John Gaudiosi | Sept. 9, 2014
Doom creator and id Software co-founder John Carmack has discovered a new passion to keep him working long into the night: The man who helped introduce 3D first-person shooters to the world is trailblazing once again, but in the virtual reality space.

Doom creator and id Software co-founder John Carmack has discovered a new passion to keep him working long into the night: The man who helped introduce 3D first-person shooters to the world is trailblazing once again, but in the virtual reality space.

Carmack, now the chief technology officer of Facebook-owned Oculus VR, has emerged from his programming bunker to debut the new Samsung Gear VR headset, which runs Oculus Rift software and plugs into the new Samsung Note 4 phablet. (That's a picture of him wearing the Gear VR above.)

In this interview, the normally reclusive Carmack explains why this generation of VR devices is different from the false promises of past virtual reality fads, compares Oculus VR's work to the early days of 3D PC games, and more.

PCWorld: What separates what's going on in virtual reality today from past VR waves that we've seen over the last few decades?

Carmack: There have only been two waves to speak of. In the nineties there was a false dawn of VR, where everybody got the religious excitement of the possibilities, but the technology really wasn't there. And honestly there was a fair amount of "punksterism" in the industry there, where people were capitalizing on the movie portrayals of what virtual reality would be, and pushing things that brought absolutely no resemblance to what people imagined it was going to be like. There was some serious work going on at NASA and a few other research places, but really it was not even close — no matter how much money they put into it.
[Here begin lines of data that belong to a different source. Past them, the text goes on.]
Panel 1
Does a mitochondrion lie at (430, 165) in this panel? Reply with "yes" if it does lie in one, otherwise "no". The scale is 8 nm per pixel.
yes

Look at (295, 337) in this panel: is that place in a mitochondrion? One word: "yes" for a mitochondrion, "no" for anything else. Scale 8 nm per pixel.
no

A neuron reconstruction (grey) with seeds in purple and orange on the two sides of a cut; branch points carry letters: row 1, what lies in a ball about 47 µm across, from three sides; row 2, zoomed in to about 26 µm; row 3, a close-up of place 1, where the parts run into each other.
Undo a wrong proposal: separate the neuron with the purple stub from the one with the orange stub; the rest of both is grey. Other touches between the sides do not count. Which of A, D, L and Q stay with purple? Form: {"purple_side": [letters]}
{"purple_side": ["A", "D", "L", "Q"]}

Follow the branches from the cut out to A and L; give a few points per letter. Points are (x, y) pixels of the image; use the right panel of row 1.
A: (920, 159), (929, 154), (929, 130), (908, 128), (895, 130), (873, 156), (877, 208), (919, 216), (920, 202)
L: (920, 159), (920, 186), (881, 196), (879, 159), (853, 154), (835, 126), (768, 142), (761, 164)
It went for twenty years that way, with not a whole lot going on. That was one of the real surprises for me, when I came back to it after all this time had passed and I took a look at virtual reality. I was shocked at how little progress there was in that intervening time. And it turned out that all of a sudden virtual reality — just as nobody was looking at it — had become possible. That's really how Oculus started spinning things up and we have our product lines with the PC-focused stuff and the mobile-focused stuff.

How does this work in VR compare to the early days of 3D PC game programming?

There are some people that I've run into that have known me for a long time but I haven't talked with in a while and the comment I get is, "This is just what you were like back when we were doing Doom." [Oculus chief scientist and former Quake programmer] Michael Abrash said the same thing to me — "You're excited like you were back when we were doing those initial games."